Kit Guitare B.C. Rich SOB : Crash Test Finition Acajou et Masterclass Blindage Cuivre

Kit Guitare B.C. Rich SOB : Crash Test Finition Acajou et Masterclass Blindage Cuivre

En tant que musiciens, on cherche tous l’instrument idéal. Et l’idée d’assembler sa propre guitare à partir d’un kit est séduisante : on s’imagine déjà jouer sur un modèle unique, monté de nos propres mains. Sauf que les tutoriels lisses d’internet oublient souvent de préciser une chose fondamentale : la théorie et la réalité de l’établi sont deux mondes différents.

Sur music.soochrys.com, on ne fait pas dans la langue de bois. J’ai mis sur l’établi le kit B.C. Rich SOB de The Guitar Fabrik. Entre le comportement imprévisible de l’acajou et la nécessité absolue de dompter l’électronique pour avoir un son pur, voici la réalité du montage, sans filtre.

Le piège de la lutherie : Quand l’acajou boit la tasse

Le corps de ce modèle B.C. Rich est taillé dans de l’acajou. Pour un guitariste, c’est une excellente nouvelle : c’est un bois dense, réputé pour sa chaleur, son sustain et sa résonance. Mais pour le luthier amateur qui s’attaque à la finition, c’est un tout autre défi.

Le test que vous voyez dans la vidéo est une erreur d’école que beaucoup commettent : essayer de teinter l’acajou brut directement avec des pigments. Résultat ? Un véritable désastre esthétique. L’acajou est un bois extrêmement poreux. Il agit comme une éponge géante et imprévisible. Les fibres boivent la teinte de manière chaotique, créant des taches sombres et ruinant l’aspect de l’instrument en quelques secondes.

L’astuce pragmatique : Ne croyez pas aux solutions miracles.

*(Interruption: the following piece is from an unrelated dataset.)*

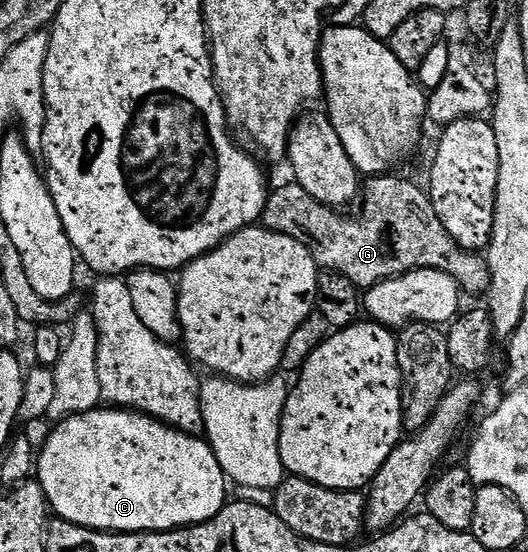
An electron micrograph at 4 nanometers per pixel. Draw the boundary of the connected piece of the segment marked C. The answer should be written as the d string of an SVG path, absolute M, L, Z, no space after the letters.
M101 406L77 416L67 416L66 419L59 421L51 429L43 448L39 449L34 476L42 486L44 497L48 499L49 509L59 519L69 520L71 524L83 528L92 528L95 532L169 532L171 528L189 528L191 524L205 524L206 521L213 520L224 509L229 499L229 485L226 483L224 471L222 466L218 466L218 458L212 453L212 447L208 445L207 439L196 434L180 432L177 428L171 428L168 424L155 420L153 416L145 416L142 412L115 406Z

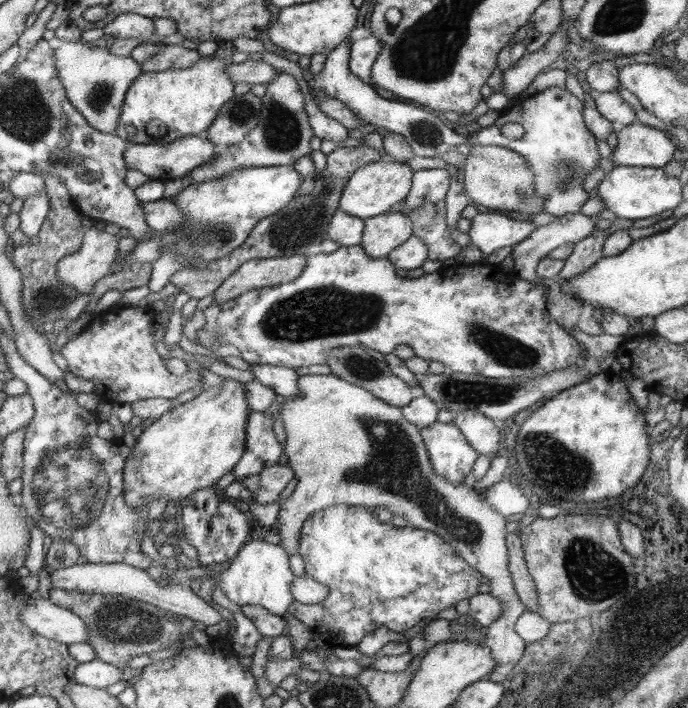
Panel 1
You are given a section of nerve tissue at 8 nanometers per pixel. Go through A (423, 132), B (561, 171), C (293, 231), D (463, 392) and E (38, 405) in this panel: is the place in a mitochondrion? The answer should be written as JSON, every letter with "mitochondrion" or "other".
{"A":"mitochondrion","B":"mitochondrion","C":"mitochondrion","D":"mitochondrion","E":"other"}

Pour dompter un bois poreux, la préparation est obligatoire. Il faut impérativement passer par l’étape du bouche-pores pour sceller la fibre avant d’envisager la moindre goutte de vernis ou de teinte. C’est ça, la vraie menuiserie musicale.

Le son pur : L’art du blindage au scotch de cuivre

Si la finition nous a rappelé à l’ordre, l’électronique est l’occasion de prendre notre revanche. Un bon musicien a besoin d’un son propre, surtout s’il joue avec de la distorsion. Le problème des kits et des guitares d’entrée de gamme, c’est l’absence d’isolation. Votre instrument se comporte alors comme une antenne qui capte tous les rayonnements électromagnétiques (néons, ordinateurs, amplis) pour les recracher sous forme de ronflements insupportables.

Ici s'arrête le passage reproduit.